Popular Calvinist Baptist preacher and author John Piper says one of the biggest reasons some preachers avoid preaching racial harmony from the pulpit is the fear of having to deal with black in-laws.
In a recent discussion about racial harmony with Jemar Tisby of RAA Network, Piper noted what he thinks are the four main reasons why preachers avoid preaching racial harmony from the pulpit and singled out the prospect of interracial relationships as one of the "biggest hindrances" to bring people together in not just the church community but communities in general.
"There are people who just don't have it worked out theologically yet," said Piper in discussing the issue of racial harmony in churches.
"Say at the level of interracial marriage. I really believe that in my background, and it's still probably true today, one of the biggest hindrances to pressing toward togetherness … is people wondering 'but if you put people together, the younger ones tend to like each other. They fall in love. They might get married then I've got, 'Oh no' I've got a black son-, daughter-in-law. I think deep down probably some folks are still at least uncertain, if not fearful of that," said Piper.

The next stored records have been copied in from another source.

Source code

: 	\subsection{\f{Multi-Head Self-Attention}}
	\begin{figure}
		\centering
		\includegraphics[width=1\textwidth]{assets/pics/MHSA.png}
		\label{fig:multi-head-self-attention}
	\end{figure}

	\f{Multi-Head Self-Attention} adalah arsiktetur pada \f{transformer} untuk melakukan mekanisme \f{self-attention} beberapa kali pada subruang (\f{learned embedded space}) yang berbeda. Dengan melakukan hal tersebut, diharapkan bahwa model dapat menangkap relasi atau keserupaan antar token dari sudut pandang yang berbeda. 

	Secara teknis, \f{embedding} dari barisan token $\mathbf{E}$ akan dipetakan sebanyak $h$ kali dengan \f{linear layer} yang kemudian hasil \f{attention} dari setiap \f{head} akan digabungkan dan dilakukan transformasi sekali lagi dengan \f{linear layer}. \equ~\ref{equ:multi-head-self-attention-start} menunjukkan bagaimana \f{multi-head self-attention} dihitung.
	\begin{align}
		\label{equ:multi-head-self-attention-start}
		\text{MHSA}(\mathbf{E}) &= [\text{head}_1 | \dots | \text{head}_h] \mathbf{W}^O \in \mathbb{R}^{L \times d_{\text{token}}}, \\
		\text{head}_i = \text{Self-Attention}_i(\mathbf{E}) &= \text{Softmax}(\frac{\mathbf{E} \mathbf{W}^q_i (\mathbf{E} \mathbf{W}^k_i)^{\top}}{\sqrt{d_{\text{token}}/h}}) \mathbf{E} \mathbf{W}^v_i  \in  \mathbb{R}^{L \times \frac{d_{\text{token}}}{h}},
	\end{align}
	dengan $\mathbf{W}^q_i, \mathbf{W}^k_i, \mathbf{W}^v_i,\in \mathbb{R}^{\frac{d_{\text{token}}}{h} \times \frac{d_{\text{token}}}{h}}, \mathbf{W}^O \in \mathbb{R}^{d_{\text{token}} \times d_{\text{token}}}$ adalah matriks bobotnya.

Other reasons Piper gave for why pastors have avoided the issue of racial harmony at the pulpit are:
1. The fear of looking like they are jumping on the bandwagon
2. Being associated with social gospel – "Once upon a time people associated with this push were liberals … I'm glad that's less the case now but still for a certain generation to get loud about this in their pulpit would sound to their people like 'you're going liberal,'" said Piper.
3. A lot of pastors don't see the need to preach on the subject because they don't have a lot of diversity in their churches.

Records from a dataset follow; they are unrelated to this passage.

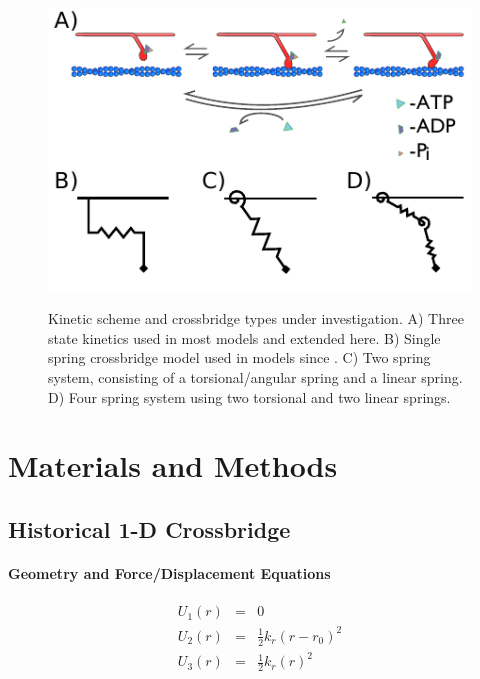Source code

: \documentclass[]{article}
\begin{document}
\begin{figure}[H]
    \begin{center}
    \includegraphics{../imgs/XBCycle.pdf}
    \label{fig:xbtypes}
    \caption{{\small 
        Kinetic scheme and crossbridge types under investigation. 
        A) Three state kinetics used in most models and extended here. 
        B) Single spring crossbridge model used in models since \cite{Huxley1957e}. 
        C) Two spring system, consisting of a torsional/angular spring and a linear spring. 
        D) Four spring system using two torsional and two linear springs.}}
    \end{center}
\end{figure}


\section*{Materials and Methods}


\subsection*{Historical 1-D Crossbridge}



\paragraph*{Geometry and Force/Displacement Equations}


\begin{eqnarray}
\label{1sEnergy}
    U_1(r) & = & 0 \nonumber \\
    U_2(r) & = & \frac{1}{2}k_r (r-r_0)^2 \nonumber \\
    U_3(r) & = & \frac{1}{2}k_r (r)^2 \\
\end{eqnarray}
\end{document}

Despite these points, however, Piper explained that he's encouraged by the strides that have been made in advancing racial harmony in America today.
"I see enough to be encouraged. Way more encouraged than 50 years ago. The old John Piper and what was happening then was going in the wrong direction, whereas today, it seems to me, that anybody who names himself evangelical and almost probably Christian, at least feels guilty if they are not doing something helpful in regard to racial harmony," explained Piper.
"Whereas, once upon a time, you could, without getting shot or without getting laughed at say 'No way would I want to hang out with that kind.' That would come out of people's mouths in church. You're not gonna say that out loud today and get away with it," he added.
"You may think it still. People still are racist, but that's a good thing that we have stigmatized racism in our country. It wasn't stigmatized when I was a kid; it was in for this 15-year-old.
"I'm thankful that at least on the outside, you've got to put on the pretext of caring about racial harmony and diversity and multi-ethnicity," he said.